Source material —
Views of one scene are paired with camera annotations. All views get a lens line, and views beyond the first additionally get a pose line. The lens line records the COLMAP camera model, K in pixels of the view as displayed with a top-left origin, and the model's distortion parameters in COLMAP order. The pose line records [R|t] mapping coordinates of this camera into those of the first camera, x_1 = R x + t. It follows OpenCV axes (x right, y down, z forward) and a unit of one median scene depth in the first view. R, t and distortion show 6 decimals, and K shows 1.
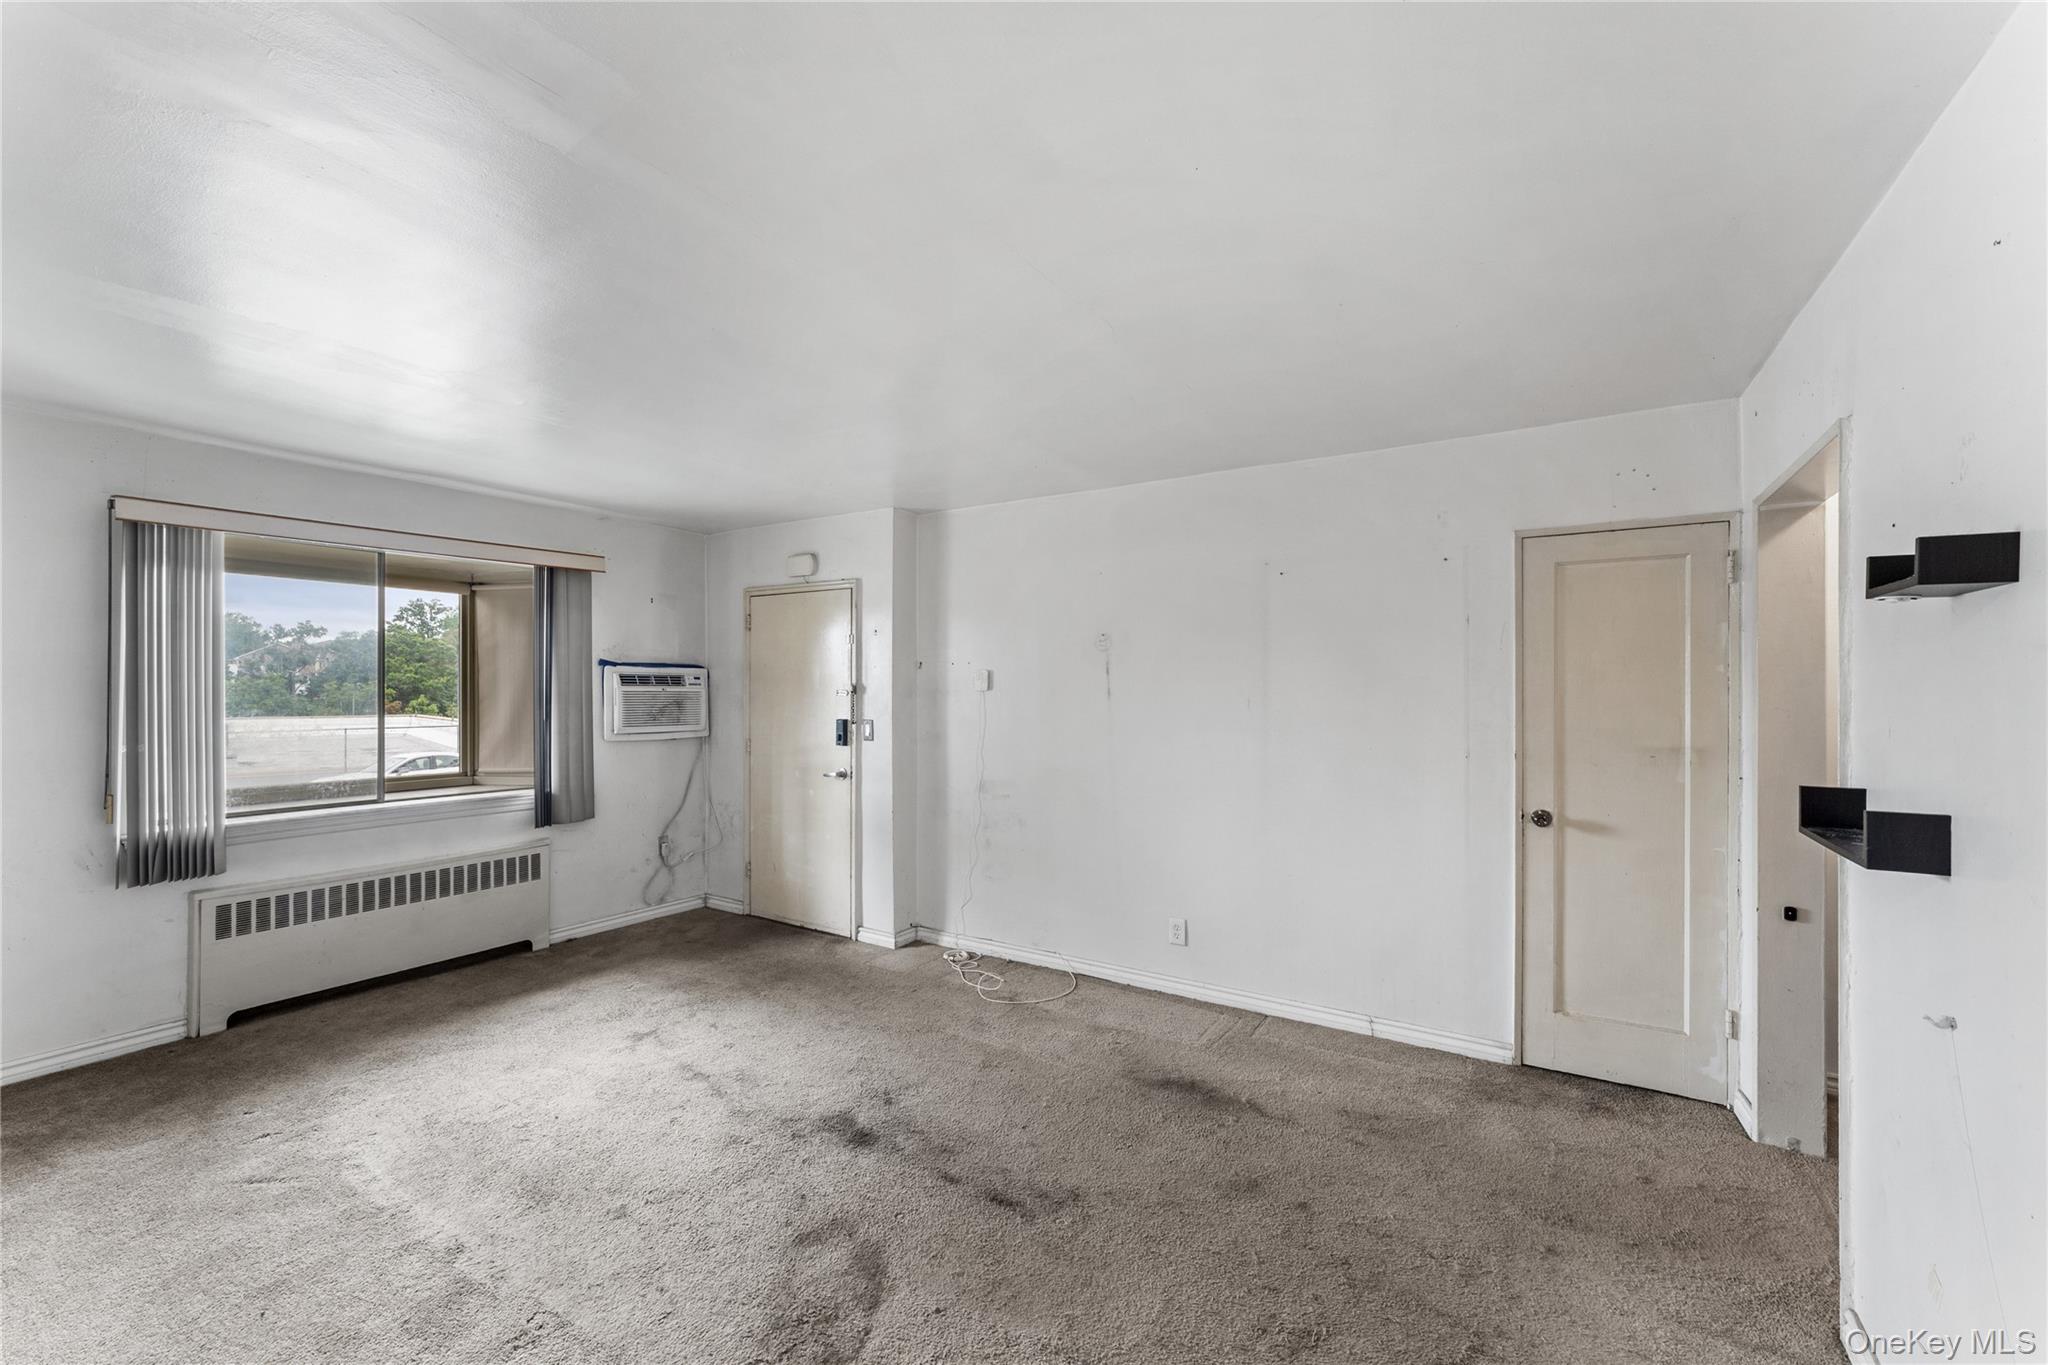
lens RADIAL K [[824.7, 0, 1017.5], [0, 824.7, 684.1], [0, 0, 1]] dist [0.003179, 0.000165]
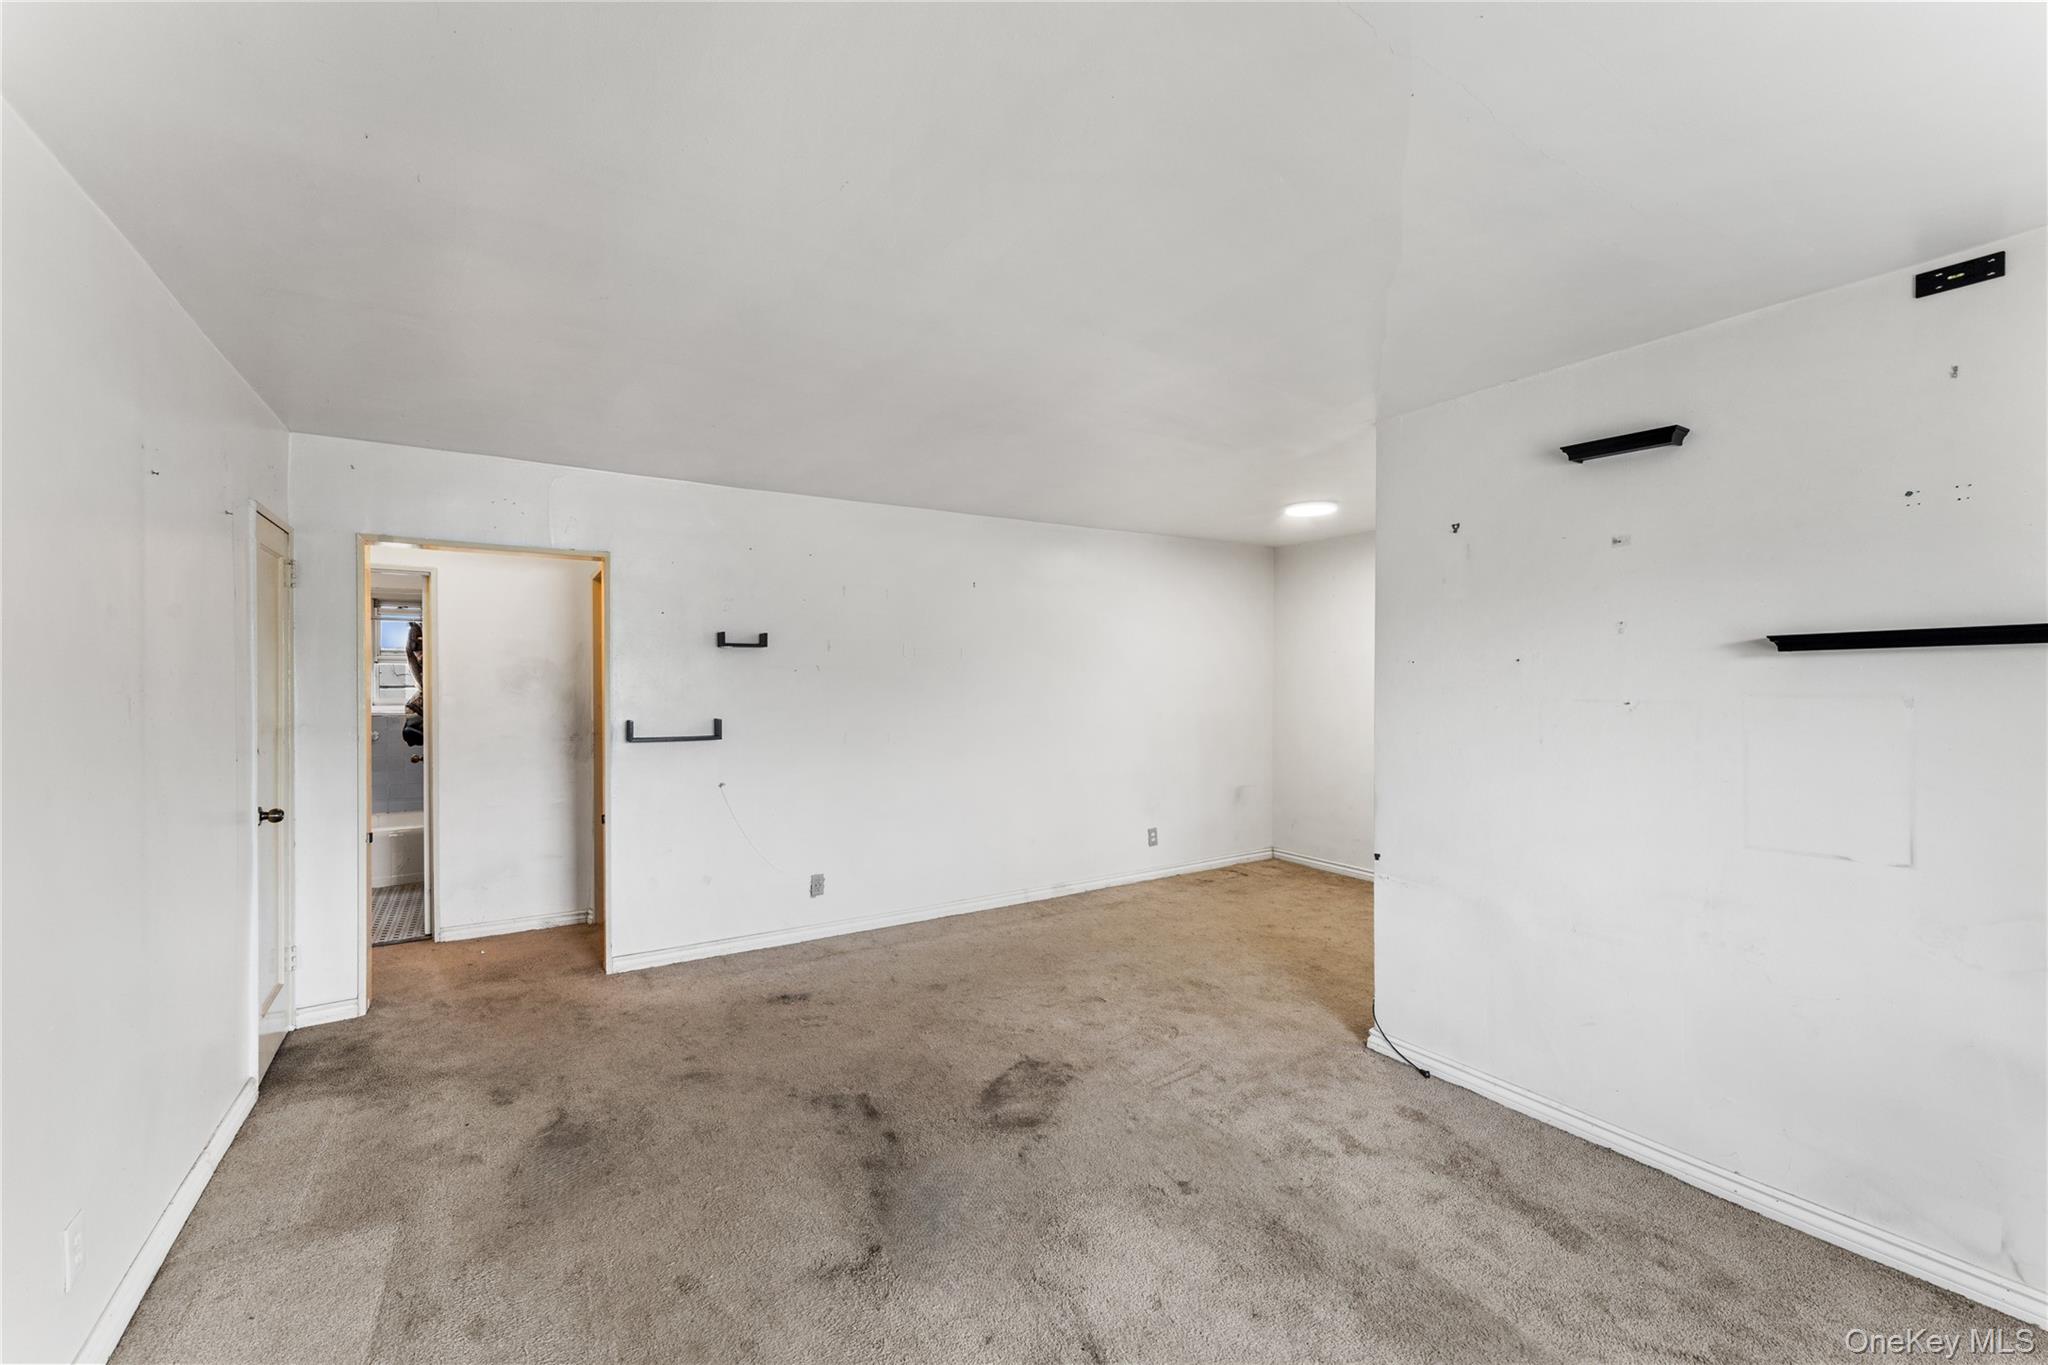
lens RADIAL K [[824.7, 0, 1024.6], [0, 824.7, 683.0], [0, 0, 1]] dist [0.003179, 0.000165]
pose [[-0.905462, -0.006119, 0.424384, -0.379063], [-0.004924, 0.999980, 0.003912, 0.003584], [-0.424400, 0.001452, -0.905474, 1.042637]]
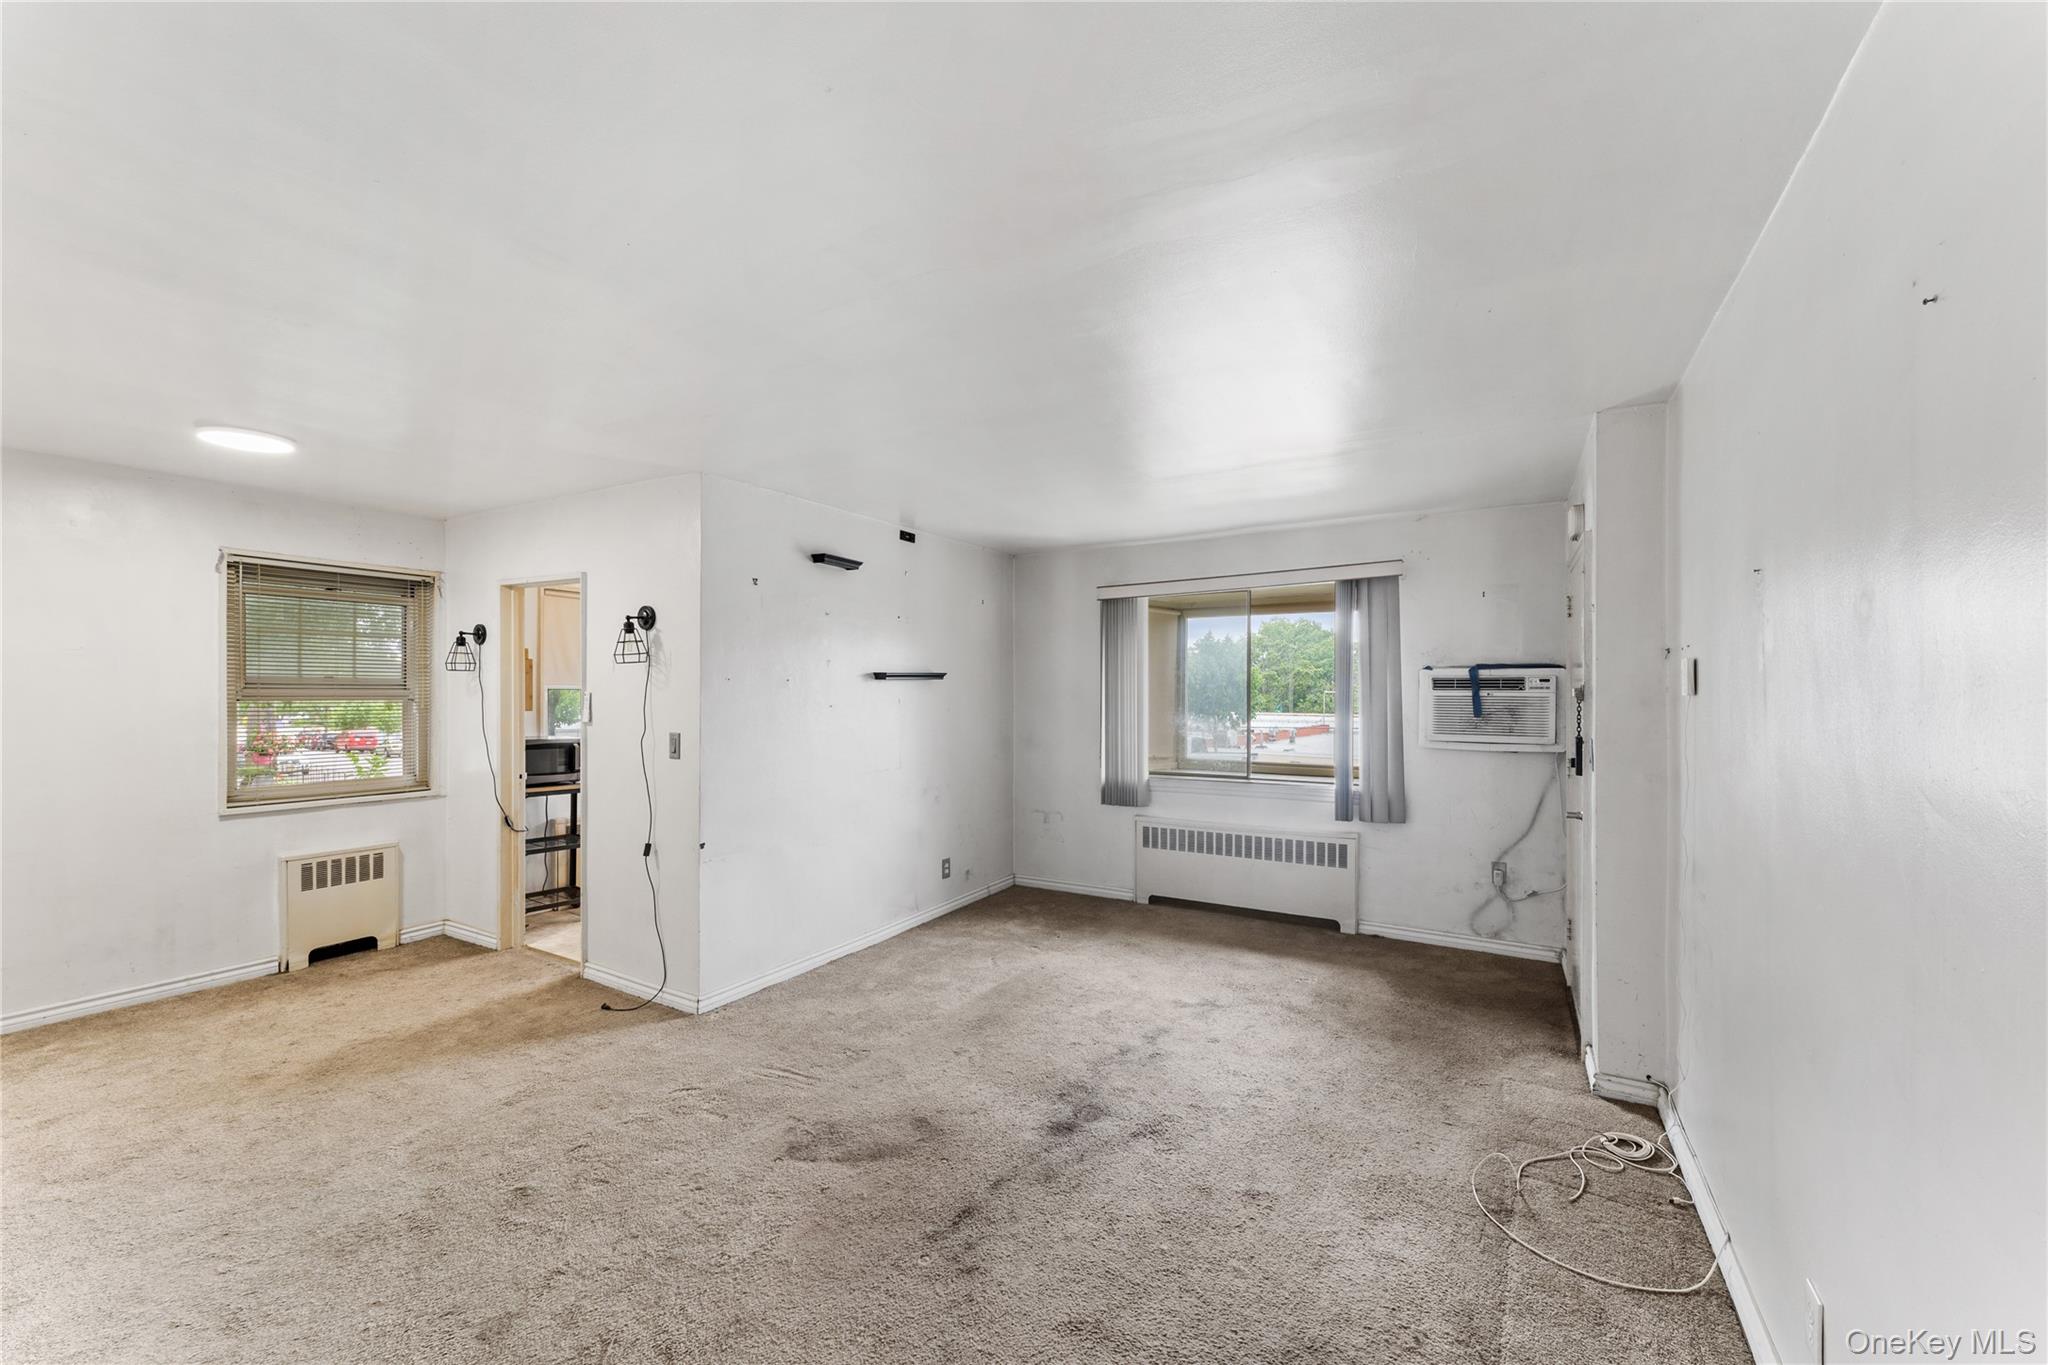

What the task asks —
Please give back the data above word for word, with no pictures included.

Worked solution —
Views of one scene are paired with camera annotations. All views get a lens line, and views beyond the first additionally get a pose line. The lens line records the COLMAP camera model, K in pixels of the view as displayed with a top-left origin, and the model's distortion parameters in COLMAP order. The pose line records [R|t] mapping coordinates of this camera into those of the first camera, x_1 = R x + t. It follows OpenCV axes (x right, y down, z forward) and a unit of one median scene depth in the first view. R, t and distortion show 6 decimals, and K shows 1.
lens RADIAL K [[824.7, 0, 1017.5], [0, 824.7, 684.1], [0, 0, 1]] dist [0.003179, 0.000165]
lens RADIAL K [[824.7, 0, 1024.6], [0, 824.7, 683.0], [0, 0, 1]] dist [0.003179, 0.000165]
pose [[-0.905462, -0.006119, 0.424384, -0.379063], [-0.004924, 0.999980, 0.003912, 0.003584], [-0.424400, 0.001452, -0.905474, 1.042637]]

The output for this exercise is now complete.